Ik rijd ‘s avonds om tien uur met de bus van Amsterdam naar Purmerend. Ik ga op zoek in mijn telefoon naar muziek voor onderweg: muziek die past bij de duisternis langs het kanaal, met zo nu en dan een huis aan de overkant van het water met ouderwets licht en oude trage mensen. Denk ik.

‘Hee man, niet altijd achter je telefoon...’ Een oud collega ploft neer op de zitplaats naast mij en zet zijn prachtige bruinleren tas op de grond, naast modieuze goedgepoetste schoenen en verder zit hij ook strak in het pak met een zware winterjas van fijn kamgaren. Ik zie het in één oogopslag en denk: ‘Zo, die ziet er goed uit tegenwoordig’. Want zo ken ik hem niet van vroeger - hij is sinds een paar jaar met pensioen- op school liep hij er meestal nogal slordig bij. Nu heeft hij zelfs een goede kapper.

Een mens verweert in het onderwijs, net als boeren die jaar in, jaar uit, in weer en wind langzamerhand steeds meer eroderen. ‘Verweert’ is een goed woord in dit verband, hoewel het weer in de klas met de komst van de airco vrij constant is. Met de jaren voor de klas gaat een mens ook steeds minder aandacht aan zijn kleding besteden. Onderwijs zuigt zoveel aandacht dat je minder over hebt voor je uiterlijk. Dat begint al bij het opstaan op een schooldag. Je stapt uit je bed, bent met je hoofd al op school en grijpt naar de kleren die je gisteren ook aan had. Voor de zekerheid spuit je nog een wolk deo onder de oksels en daarna vlucht je nog even in het ontbijt en de krant.

Een mens verweert in het onderwijs, net als boeren.

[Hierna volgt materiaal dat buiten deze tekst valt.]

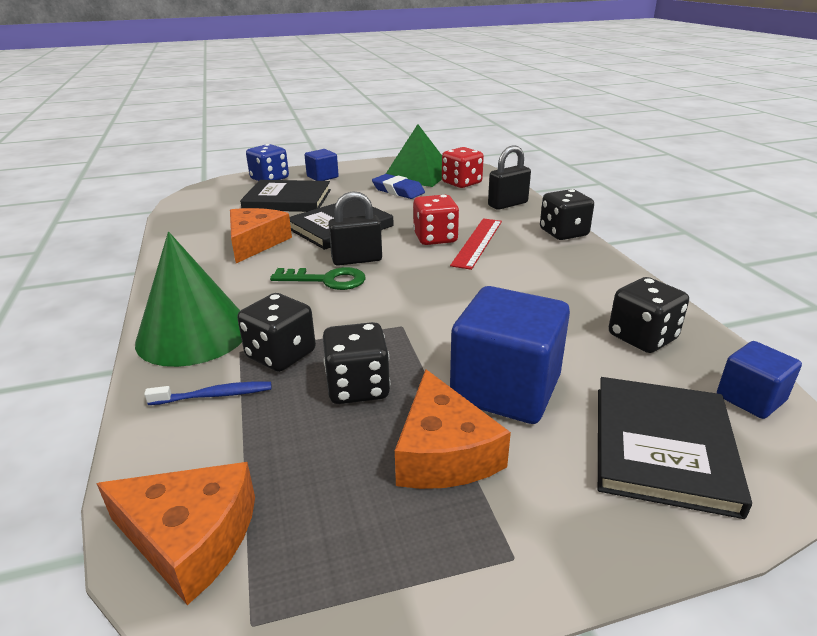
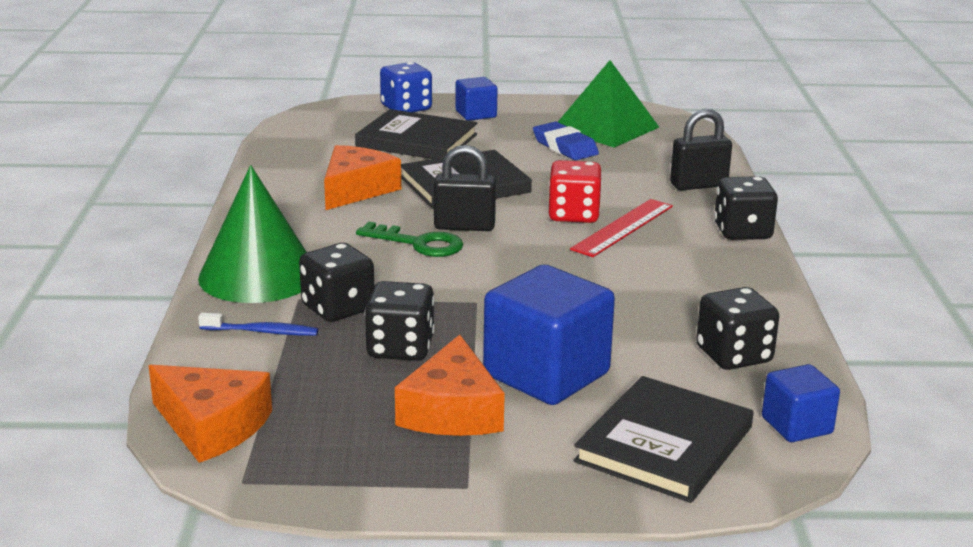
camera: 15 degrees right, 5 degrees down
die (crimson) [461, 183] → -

Ik ken maar een paar leraressen waaraan je kunt zien dat zij er vanochtend echt voor zijn gaan zitten om kleren en schoenen uit te kiezen, lippen te stiften en mascara op te doen. De meeste mannen hijsen zich weer in dezelfde trui. Inhoud gaat voor vorm. Zo kan het gebeuren dat je als leraar met de jaren steeds valer wordt, als een T-shirt dat onderhand dertig keer gewassen is.

Dan komt het pensioen en aan mijn oud collega is te zien dat hij toen besloten heeft om die grauwsluier van zich af te werpen. Hij vertelt dat hij vanavond colleges filosofie heeft gegeven op de Volksuniversiteit. Heerlijk om te doen en zo blijf je tussen de jonge mensen, want hij wil er niet aan denken om alleen nog maar met leeftijdgenoten om te gaan. Van school heeft hij definitief afscheid genomen. Hij voelt zich nog steeds bedrogen. Hem was beloofd dat hij het vak filosofie zou gaan geven, maar dat is er nooit meer van gekomen. Het zit hem nog steeds dwars, het maakt van school een slechte herinnering.

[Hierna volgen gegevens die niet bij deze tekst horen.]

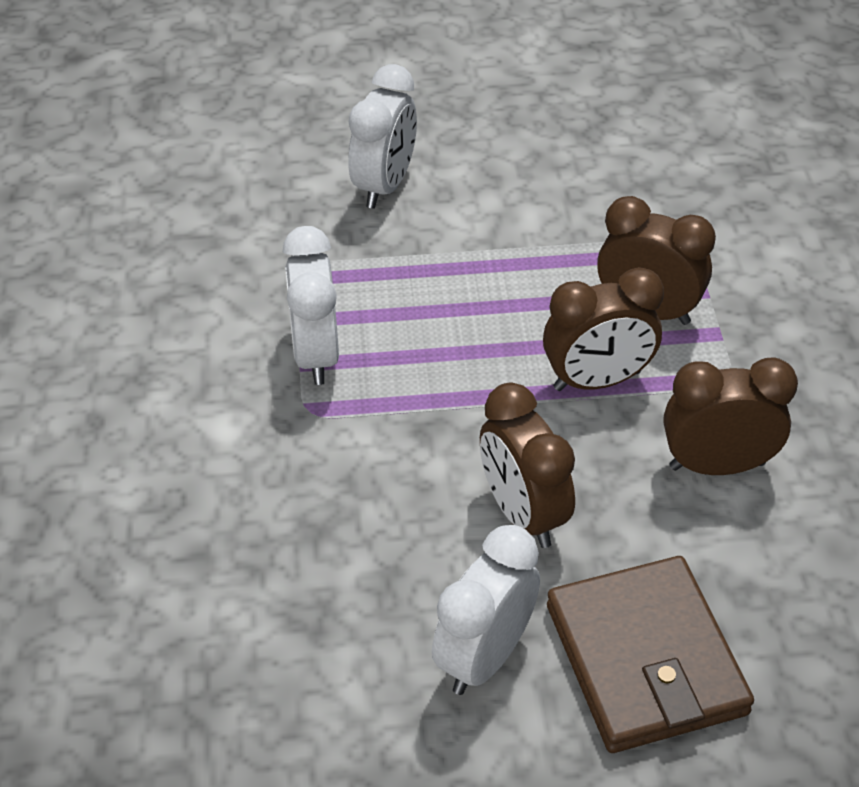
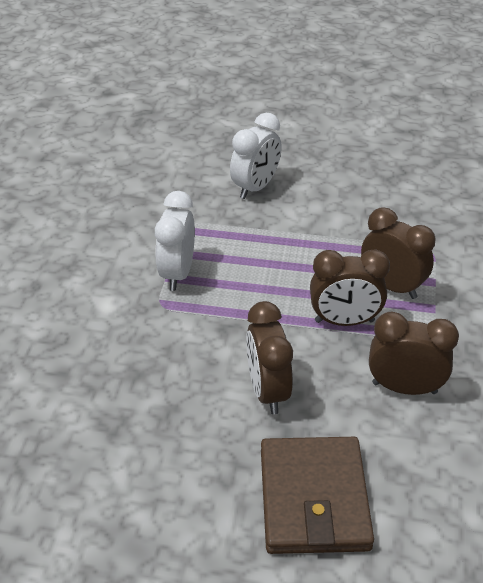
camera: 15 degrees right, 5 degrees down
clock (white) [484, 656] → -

Plotseling zegt hij: ‘Ik ben blij met dit baantje aan de Volksuniversiteit... alleen maar pensioen, het maakt je suf, denk ik.’

Pensioen ... het is een woord als een verdovend middel uit een plant met weelderige zachte bladeren en paars geaderde bloemen. Het woord smaakt bitterzoet en na het innemen sluiten de ogen zich langzaam voor een middagdutje.